Song
- Published: 1955
- Composer: Jerry Livingston
- Lyricist: Sammy Gallop

= Wake the Town and Tell the People =

"Wake the Town and Tell the People" is a popular song with music by Jerry Livingston and lyrics by Sammy Gallop, published in 1955. This song is a wedding day number complete with the chorus imitating the sound of wedding bells, as well as the sounds of the real chimes.

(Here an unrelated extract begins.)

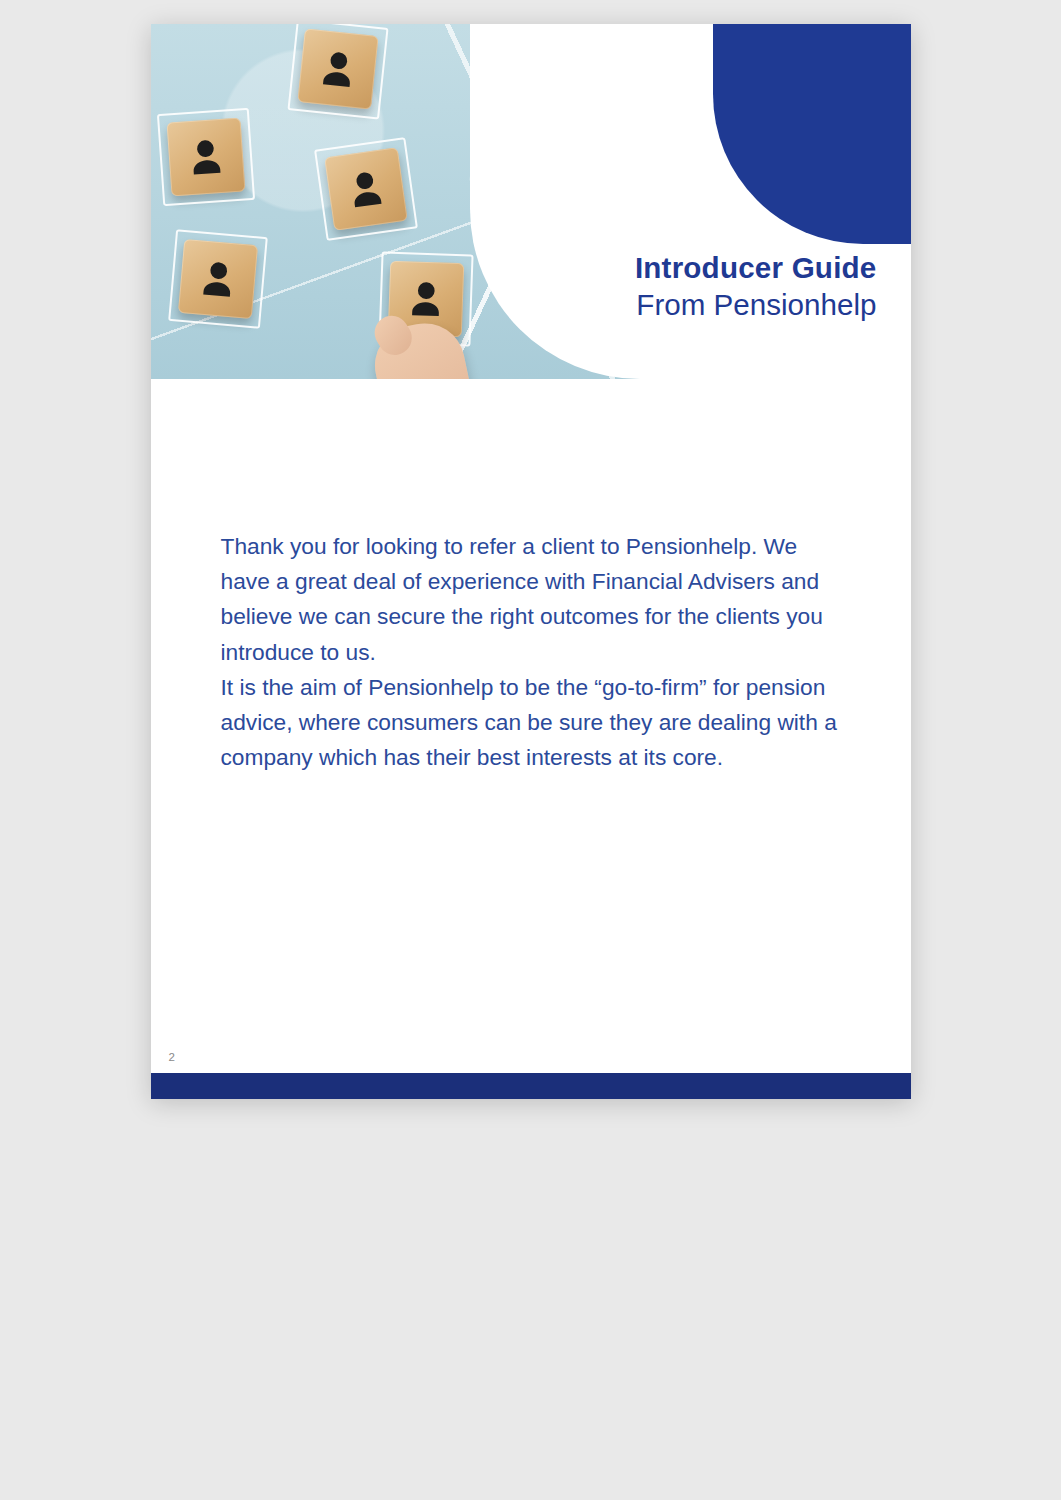Introducer Guide From Pensionhelp
Thank you for looking to refer a client to Pensionhelp. We have a great deal of experience with Financial Advisers and believe we can secure the right outcomes for the clients you introduce to us.
It is the aim of Pensionhelp to be the “go-to-firm” for pension advice, where consumers can be sure they are dealing with a company which has their best interests at its core.
2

The biggest-selling recordings were made by Les Baxter and Mindy Carson, both released in 1955.

==Recorded versions==
- Les Baxter (released by Capitol Records in the United States as catalog number 3120 and in Australia as catalog number CP-422, both with the flip side "I'll Never Stop Loving You").
- Rose Brennan (released 1955 by His Master's Voice as catalog numbers POP-112 (78 rpm) and 7M328 (45 rpm), both with the flip side "Ten Little Kisses").
- Pablo Beltrán Ruiz (released by RCA Victor Records as catalog number 20-6341, with the flip side "Love Is a Many-Splendored Thing").
- Jimmy Carroll's Orchestra with the Bell Ringers (released by Bell Records as catalog number 1105, with the flip side "The Yellow Rose of Texas").
- Mindy Carson (released by Columbia Records as catalog number 40537, with the flip side "Hold Me Tight"; re-recorded and released in 1960 by Joy Records (New York) as catalog number 236, with the flip side "When I Fall in Love").
- Bing Crosby recorded the song in 1955 for use on his radio show and it was subsequently included in the box set The Bing Crosby CBS Radio Recordings (1954-56) issued by Mosaic Records (catalog MD7-245) in 2009.
- Bethe Douglas (released September 1955 by Pye Records as catalog number N15007, with the flip side "How to Be Very, Very Popular").
- Four-in-a-Chord (released November 1955 by Embassy Records as catalog number WB158, with the flip side "Twenty Tiny Fingers").
- Joe Loss Orchestra (released 1955 by His Master's Voice as catalog numbers POP-118 (78 rpm) and 7M330 (45 rpm), both with the flip side "Button Up Your Overcoat").
- Lorrae Desmond released September 1955 by Decca Records in the United Kingdom as catalog number F 10612 with the flip side "You Should Know"
- Dinah Washington (released by Mercury Records in the United States as catalog number 71876 and in Australia as catalog number 45434, both with the flip side "September in the Rain").
- Lawrence Welk (released 1955 in the United States by Coral Records as catalog number 61477 and in the United Kingdom by Vogue-Coral Records as catalog number 72102, both with the flip side "I Hear Those Bells").
- Erni Bieler had a German hit at #11 with the rendering "Lass die Welt darüber reden" in 1956: this version has also been recorded by Liane Augustin and Lolita.
- Ivo Robić recorded the song for inclusion on a 1957 four track EP single.